2023-11-04 Thread Christophe Pettus



> On Nov 2, 2023, at 23:26, Kar, Swapnil (TR Technology) 
>  wrote:
> We want Support users to have no SELECT or DML privilege but only ALTER TABLE 
> to perform any troubleshooting in the database.

If a user has no ability to do SELECT or DML, they won't be able to 
"troubleshoot" the database.  They may be able to apply migrations, but if 
essentially any problem arises in the database, at least SELECT will be 
required.





Re: Postgres limitation in user management

2023-11-04 Thread Ron

On 11/4/23 16:53, Peter J. Holzer wrote:

On 2023-11-04 21:42:34 +, Brent Wood wrote:

We have 2 sets of database user groups –

  1. App – who owns the application schemas (and tables)
  2. Support – who provides db support

We want Support users to have no SELECT or DML privilege but only ALTER

TABLE

to perform any troubleshooting in the database.

This seems strange to me. What kind of troubleshooting requires to
ability to ALTER TABLE but not to do DML?

Where your db admin & data admin are separated.
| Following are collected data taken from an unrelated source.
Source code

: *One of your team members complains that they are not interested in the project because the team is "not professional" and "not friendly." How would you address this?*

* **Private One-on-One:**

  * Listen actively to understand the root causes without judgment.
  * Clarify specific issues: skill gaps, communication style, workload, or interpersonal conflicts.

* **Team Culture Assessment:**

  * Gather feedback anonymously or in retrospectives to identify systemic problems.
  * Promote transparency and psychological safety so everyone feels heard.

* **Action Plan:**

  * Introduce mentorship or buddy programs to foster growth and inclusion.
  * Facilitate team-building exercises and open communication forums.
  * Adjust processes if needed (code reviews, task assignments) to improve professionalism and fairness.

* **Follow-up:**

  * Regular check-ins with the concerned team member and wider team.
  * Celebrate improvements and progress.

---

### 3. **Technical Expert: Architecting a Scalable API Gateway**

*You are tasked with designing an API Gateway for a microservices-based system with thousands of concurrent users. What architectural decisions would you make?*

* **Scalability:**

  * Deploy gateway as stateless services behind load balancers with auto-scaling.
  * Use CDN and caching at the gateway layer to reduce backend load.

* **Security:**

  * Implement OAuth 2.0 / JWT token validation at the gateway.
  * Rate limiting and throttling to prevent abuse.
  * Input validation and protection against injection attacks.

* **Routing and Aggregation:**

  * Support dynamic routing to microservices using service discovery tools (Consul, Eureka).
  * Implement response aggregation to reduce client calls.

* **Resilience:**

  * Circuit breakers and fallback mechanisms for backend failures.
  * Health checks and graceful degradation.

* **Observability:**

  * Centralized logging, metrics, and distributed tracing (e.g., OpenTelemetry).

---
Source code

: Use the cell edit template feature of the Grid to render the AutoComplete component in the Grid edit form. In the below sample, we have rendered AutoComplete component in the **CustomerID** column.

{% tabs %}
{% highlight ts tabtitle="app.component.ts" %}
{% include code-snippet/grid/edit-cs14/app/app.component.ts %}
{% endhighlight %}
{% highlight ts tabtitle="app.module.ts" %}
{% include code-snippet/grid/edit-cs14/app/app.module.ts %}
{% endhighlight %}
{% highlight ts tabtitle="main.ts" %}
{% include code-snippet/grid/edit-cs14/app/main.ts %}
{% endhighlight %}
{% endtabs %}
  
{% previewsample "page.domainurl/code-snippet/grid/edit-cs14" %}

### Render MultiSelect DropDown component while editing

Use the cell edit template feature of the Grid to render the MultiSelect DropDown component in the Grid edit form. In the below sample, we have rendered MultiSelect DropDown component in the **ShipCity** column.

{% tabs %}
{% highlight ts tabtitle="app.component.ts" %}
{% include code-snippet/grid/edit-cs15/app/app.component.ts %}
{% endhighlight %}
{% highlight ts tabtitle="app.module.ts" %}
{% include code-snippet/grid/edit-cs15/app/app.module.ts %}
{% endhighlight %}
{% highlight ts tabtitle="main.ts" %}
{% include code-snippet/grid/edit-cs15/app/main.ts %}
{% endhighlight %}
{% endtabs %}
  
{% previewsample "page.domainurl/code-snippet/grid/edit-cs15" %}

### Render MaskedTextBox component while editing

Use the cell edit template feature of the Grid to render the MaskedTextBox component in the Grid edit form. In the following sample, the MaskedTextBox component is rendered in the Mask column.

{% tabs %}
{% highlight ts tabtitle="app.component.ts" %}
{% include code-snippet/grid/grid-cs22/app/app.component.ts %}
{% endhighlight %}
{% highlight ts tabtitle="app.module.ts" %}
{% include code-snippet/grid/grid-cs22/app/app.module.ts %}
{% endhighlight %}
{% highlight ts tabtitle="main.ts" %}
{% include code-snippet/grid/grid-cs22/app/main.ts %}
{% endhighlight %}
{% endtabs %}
Data security issues can
require minimal access to data, which a dba does not necessarily require.
Especially when the DBA role is contracted out.

Sort of along this line, we have offloaded user management to AD, so our DB
user management is now carried out via in-house IT, who are not DBA's and have
no access to data.

This doesn't answer the question why ALTER TABLE privilege would be
required.


I bet the Good Idea Fairy whispered something into the CISO's ear.

--
Born in Arizona, moved to Babylonia.




Re: Postgres limitation in user management

2023-11-04 Thread Tom Lane
Ron  writes:
> On 11/4/23 16:53, Peter J. Holzer wrote:
>> This doesn't answer the question why ALTER TABLE privilege would be
>> required.

> I bet the Good Idea Fairy whispered something into the CISO's ear.

Yeah.  This is blatantly obviously the brainchild of some person
with no actual experience in fulfilling the roles they want to
circumscribe.

Having said that, maybe:

* Role foo_owner actually owns the tables, but revokes its own
DML privileges (select etc)

* Role foo_app is granted foo_owner so it can do DDL on the
tables, and is also granted DML privileges on the tables

* Role foo_dba is granted foo_owner but not DML privileges.

This is, of course, trivially breakable by any foo_dba who
doesn't want to play by the rules, but as long as you log
DDL there will at least be log traces that she did so.